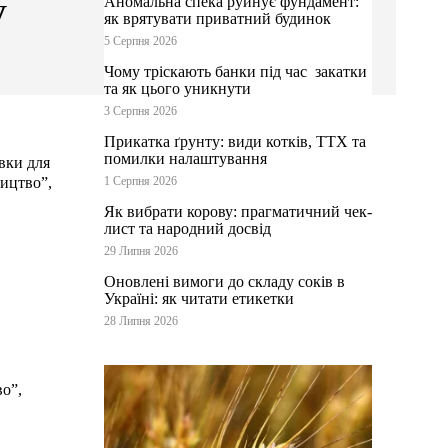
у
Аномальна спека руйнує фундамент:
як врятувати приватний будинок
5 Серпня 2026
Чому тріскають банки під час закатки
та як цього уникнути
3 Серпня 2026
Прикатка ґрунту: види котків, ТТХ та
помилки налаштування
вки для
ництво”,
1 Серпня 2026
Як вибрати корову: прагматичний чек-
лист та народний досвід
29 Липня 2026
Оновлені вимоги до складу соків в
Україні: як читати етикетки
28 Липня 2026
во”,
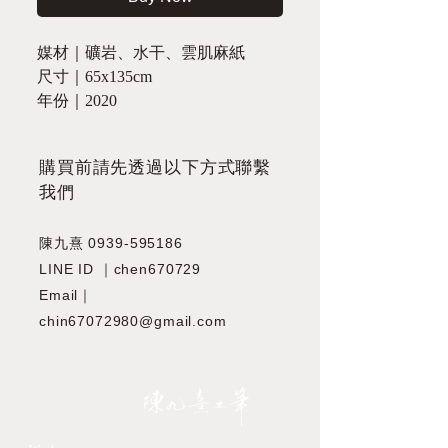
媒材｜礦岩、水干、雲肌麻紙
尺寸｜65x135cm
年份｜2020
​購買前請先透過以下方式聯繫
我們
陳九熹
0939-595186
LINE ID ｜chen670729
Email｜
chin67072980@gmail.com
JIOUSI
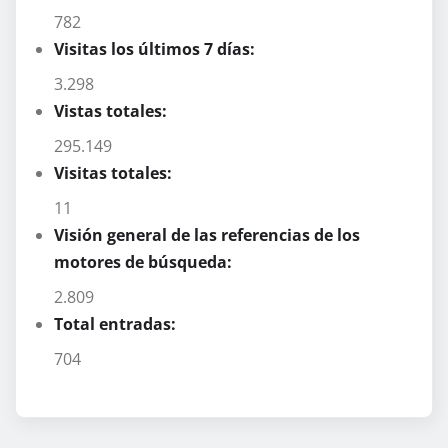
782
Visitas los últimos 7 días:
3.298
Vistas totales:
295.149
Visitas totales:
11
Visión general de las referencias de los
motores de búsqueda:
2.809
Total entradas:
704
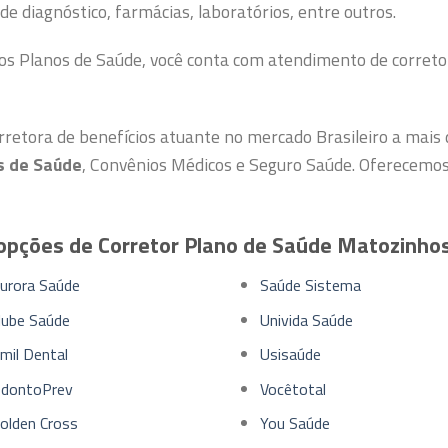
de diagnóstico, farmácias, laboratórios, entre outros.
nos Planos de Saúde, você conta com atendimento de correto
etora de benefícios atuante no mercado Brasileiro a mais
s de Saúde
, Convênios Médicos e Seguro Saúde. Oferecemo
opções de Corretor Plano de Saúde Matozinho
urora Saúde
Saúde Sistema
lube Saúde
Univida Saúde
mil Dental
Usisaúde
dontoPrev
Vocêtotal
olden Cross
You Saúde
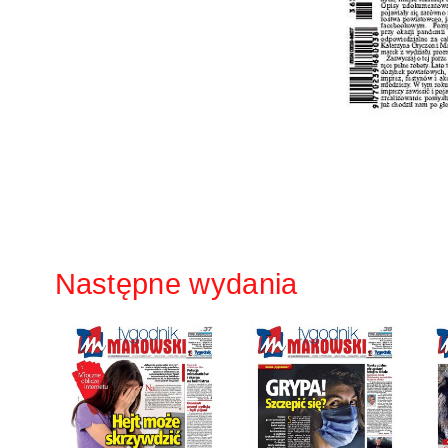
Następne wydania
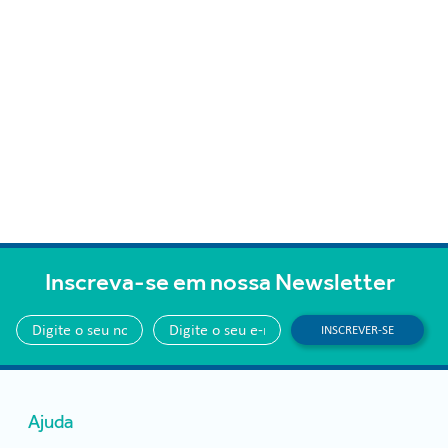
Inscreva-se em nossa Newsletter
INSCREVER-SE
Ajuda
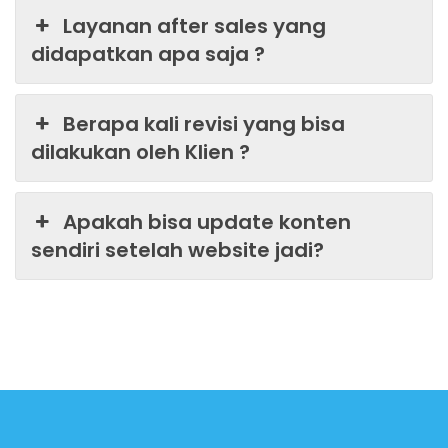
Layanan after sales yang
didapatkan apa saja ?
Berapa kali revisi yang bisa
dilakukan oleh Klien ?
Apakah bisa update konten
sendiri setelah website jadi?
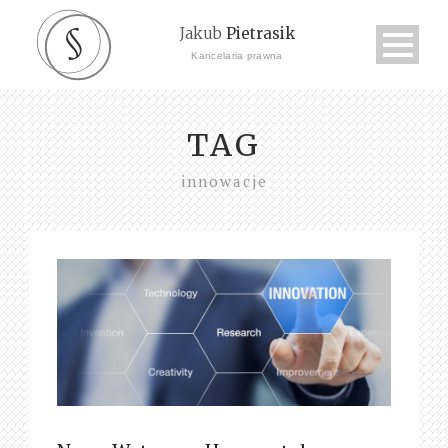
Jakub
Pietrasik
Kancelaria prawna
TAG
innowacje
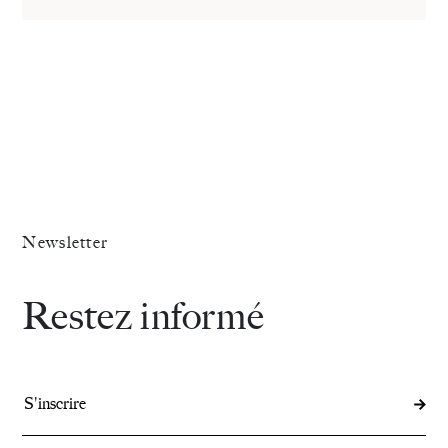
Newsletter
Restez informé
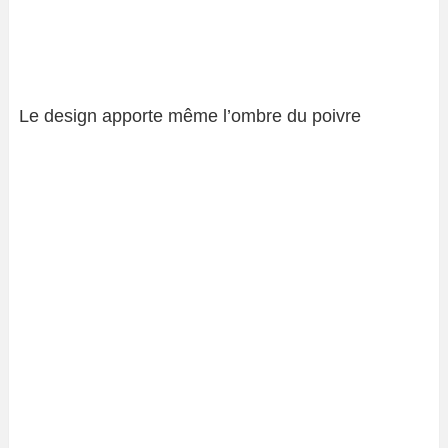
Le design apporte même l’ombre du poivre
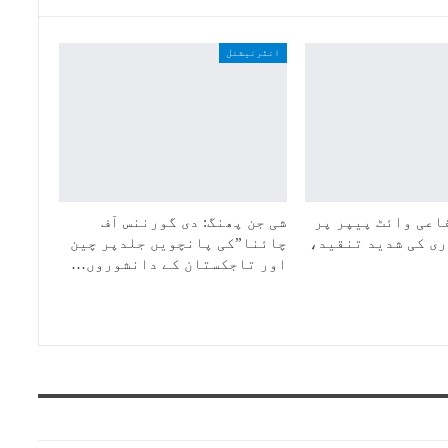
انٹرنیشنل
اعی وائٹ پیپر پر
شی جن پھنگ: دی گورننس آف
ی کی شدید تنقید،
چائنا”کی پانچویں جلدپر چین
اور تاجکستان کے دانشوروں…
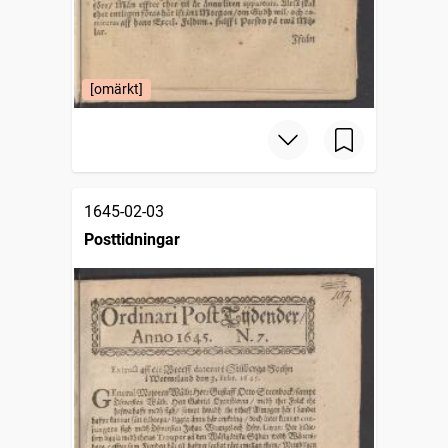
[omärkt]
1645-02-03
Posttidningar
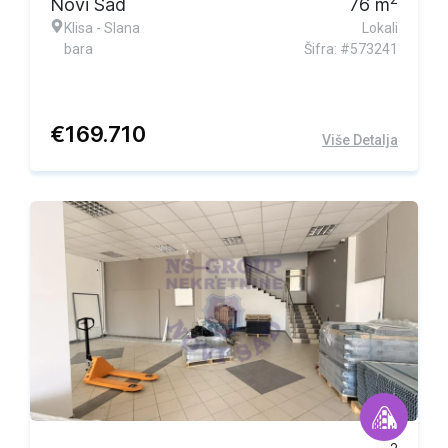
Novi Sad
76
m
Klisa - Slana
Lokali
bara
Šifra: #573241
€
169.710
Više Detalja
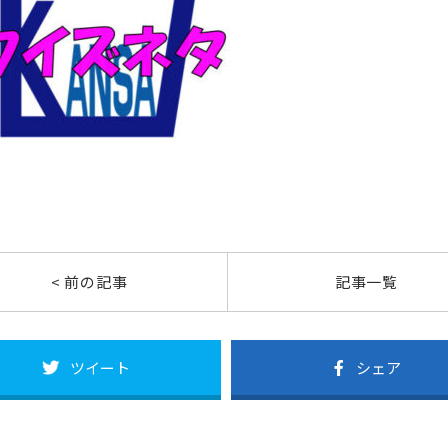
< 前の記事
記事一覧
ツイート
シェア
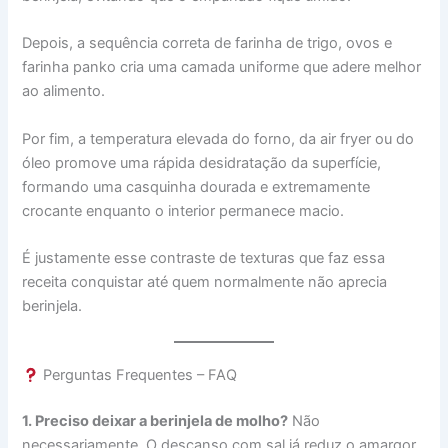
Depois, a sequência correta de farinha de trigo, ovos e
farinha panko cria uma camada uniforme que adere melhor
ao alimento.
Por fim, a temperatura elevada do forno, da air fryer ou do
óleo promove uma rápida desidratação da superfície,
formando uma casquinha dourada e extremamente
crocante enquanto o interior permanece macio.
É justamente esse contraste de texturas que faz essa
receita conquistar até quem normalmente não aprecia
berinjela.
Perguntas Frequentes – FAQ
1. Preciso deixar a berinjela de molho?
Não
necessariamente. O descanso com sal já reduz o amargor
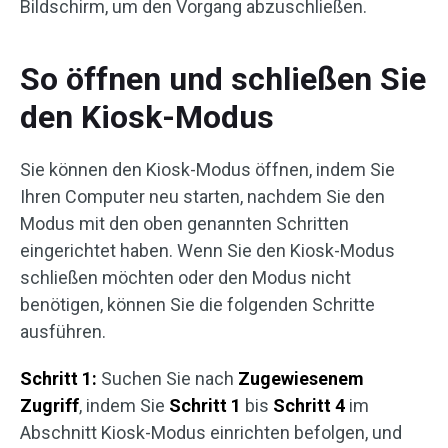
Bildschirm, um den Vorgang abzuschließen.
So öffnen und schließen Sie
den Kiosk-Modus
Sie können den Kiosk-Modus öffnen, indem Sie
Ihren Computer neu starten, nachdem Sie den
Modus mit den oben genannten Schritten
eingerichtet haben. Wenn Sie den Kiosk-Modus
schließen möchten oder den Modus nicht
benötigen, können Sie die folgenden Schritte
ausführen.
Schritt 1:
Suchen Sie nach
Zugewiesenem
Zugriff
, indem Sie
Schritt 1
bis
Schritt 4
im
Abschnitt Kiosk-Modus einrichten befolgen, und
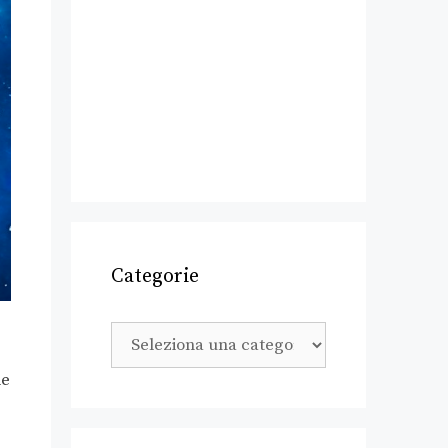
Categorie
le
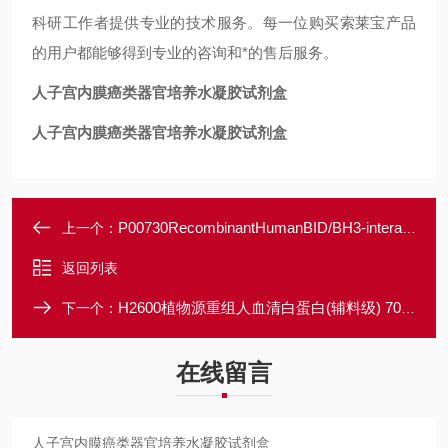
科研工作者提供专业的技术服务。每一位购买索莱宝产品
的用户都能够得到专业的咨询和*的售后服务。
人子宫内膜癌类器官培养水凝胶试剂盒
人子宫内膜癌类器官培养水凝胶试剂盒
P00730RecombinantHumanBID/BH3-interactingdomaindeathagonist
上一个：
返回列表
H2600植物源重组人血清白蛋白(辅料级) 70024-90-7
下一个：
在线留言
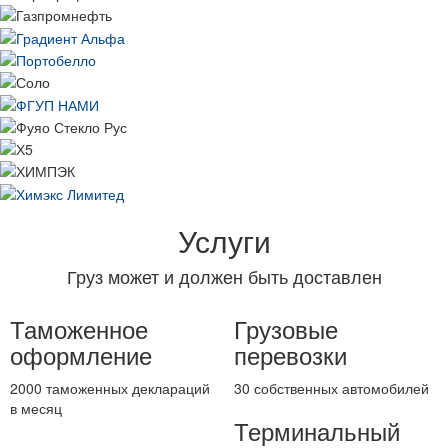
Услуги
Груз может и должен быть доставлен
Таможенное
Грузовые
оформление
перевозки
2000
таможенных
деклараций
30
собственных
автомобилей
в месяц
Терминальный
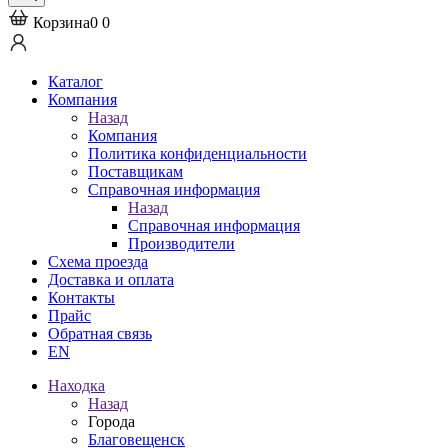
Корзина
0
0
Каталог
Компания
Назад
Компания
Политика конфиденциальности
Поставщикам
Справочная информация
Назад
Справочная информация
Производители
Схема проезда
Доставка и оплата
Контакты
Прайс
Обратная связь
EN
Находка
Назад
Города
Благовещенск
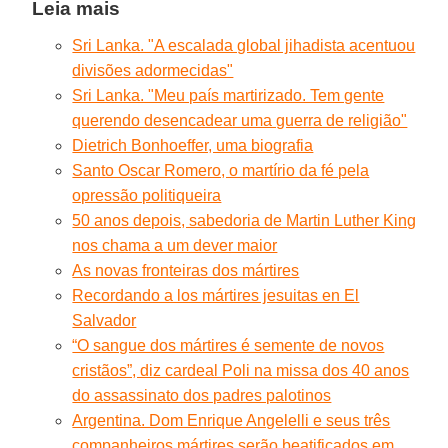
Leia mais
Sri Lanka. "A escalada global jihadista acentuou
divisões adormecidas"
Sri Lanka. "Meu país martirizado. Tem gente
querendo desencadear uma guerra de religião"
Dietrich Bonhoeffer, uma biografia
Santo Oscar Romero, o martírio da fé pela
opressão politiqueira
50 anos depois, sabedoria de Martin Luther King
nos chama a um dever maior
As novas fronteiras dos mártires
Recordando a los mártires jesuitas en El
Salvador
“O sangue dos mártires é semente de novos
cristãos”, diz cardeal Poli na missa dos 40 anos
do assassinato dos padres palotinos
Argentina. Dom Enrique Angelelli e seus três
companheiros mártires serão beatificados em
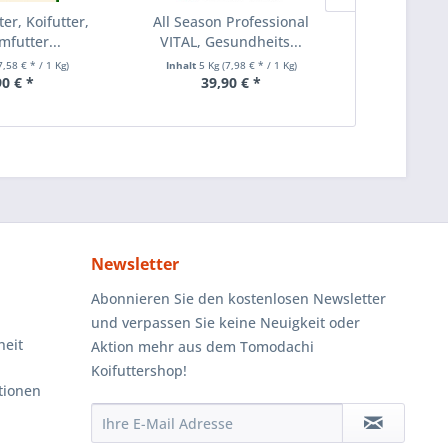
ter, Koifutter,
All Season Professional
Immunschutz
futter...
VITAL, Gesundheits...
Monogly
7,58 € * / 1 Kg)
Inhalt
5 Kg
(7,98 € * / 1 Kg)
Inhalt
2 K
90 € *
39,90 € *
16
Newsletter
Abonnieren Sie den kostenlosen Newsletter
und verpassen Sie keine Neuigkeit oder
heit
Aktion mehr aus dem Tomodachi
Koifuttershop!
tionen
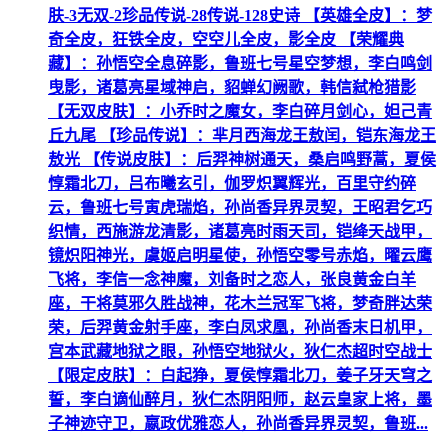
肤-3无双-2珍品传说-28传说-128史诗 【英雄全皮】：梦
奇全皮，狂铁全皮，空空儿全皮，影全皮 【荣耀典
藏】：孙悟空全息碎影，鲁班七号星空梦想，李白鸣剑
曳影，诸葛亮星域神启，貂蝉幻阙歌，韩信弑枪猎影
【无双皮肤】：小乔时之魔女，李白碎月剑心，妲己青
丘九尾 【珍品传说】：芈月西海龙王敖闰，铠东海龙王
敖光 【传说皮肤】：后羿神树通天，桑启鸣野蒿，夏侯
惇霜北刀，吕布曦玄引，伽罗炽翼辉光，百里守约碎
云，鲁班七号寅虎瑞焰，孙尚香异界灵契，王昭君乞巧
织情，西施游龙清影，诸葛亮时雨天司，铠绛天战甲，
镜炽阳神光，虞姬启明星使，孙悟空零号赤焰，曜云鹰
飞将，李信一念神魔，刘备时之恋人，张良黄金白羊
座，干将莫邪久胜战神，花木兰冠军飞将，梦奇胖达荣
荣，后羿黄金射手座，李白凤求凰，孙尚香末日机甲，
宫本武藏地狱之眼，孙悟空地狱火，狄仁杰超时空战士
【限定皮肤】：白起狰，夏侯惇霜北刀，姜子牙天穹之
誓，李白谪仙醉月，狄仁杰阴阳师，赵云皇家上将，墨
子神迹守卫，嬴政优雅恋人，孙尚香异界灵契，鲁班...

#### [EXERCISE GOAL]
Above are the records; restate exactly the lines from the one containing "پانچویں جلدپر چین" through the one containing "eingerichtet haben. Wenn Sie den Kiosk-Modus", keeping pictures out.

#### [ANSWER TO THE EXERCISE]
چائنا”کی پانچویں جلدپر چین
اور تاجکستان کے دانشوروں…
[omärkt]
1645-02-03
Posttidningar
Novi Sad
76
m
Klisa - Slana
Lokali
bara
Šifra: #573241
€
169.710
Više Detalja
< 前の記事
記事一覧
ツイート
シェア
Depois, a sequência correta de farinha de trigo, ovos e
farinha panko cria uma camada uniforme que adere melhor
ao alimento.
Por fim, a temperatura elevada do forno, da air fryer ou do
óleo promove uma rápida desidratação da superfície,
formando uma casquinha dourada e extremamente
crocante enquanto o interior permanece macio.
É justamente esse contraste de texturas que faz essa
receita conquistar até quem normalmente não aprecia
berinjela.
Perguntas Frequentes – FAQ
1. Preciso deixar a berinjela de molho?
Não
necessariamente. O descanso com sal já reduz o amargor
Bildschirm, um den Vorgang abzuschließen.
So öffnen und schließen Sie
den Kiosk-Modus
Sie können den Kiosk-Modus öffnen, indem Sie
Ihren Computer neu starten, nachdem Sie den
Modus mit den oben genannten Schritten
eingerichtet haben. Wenn Sie den Kiosk-Modus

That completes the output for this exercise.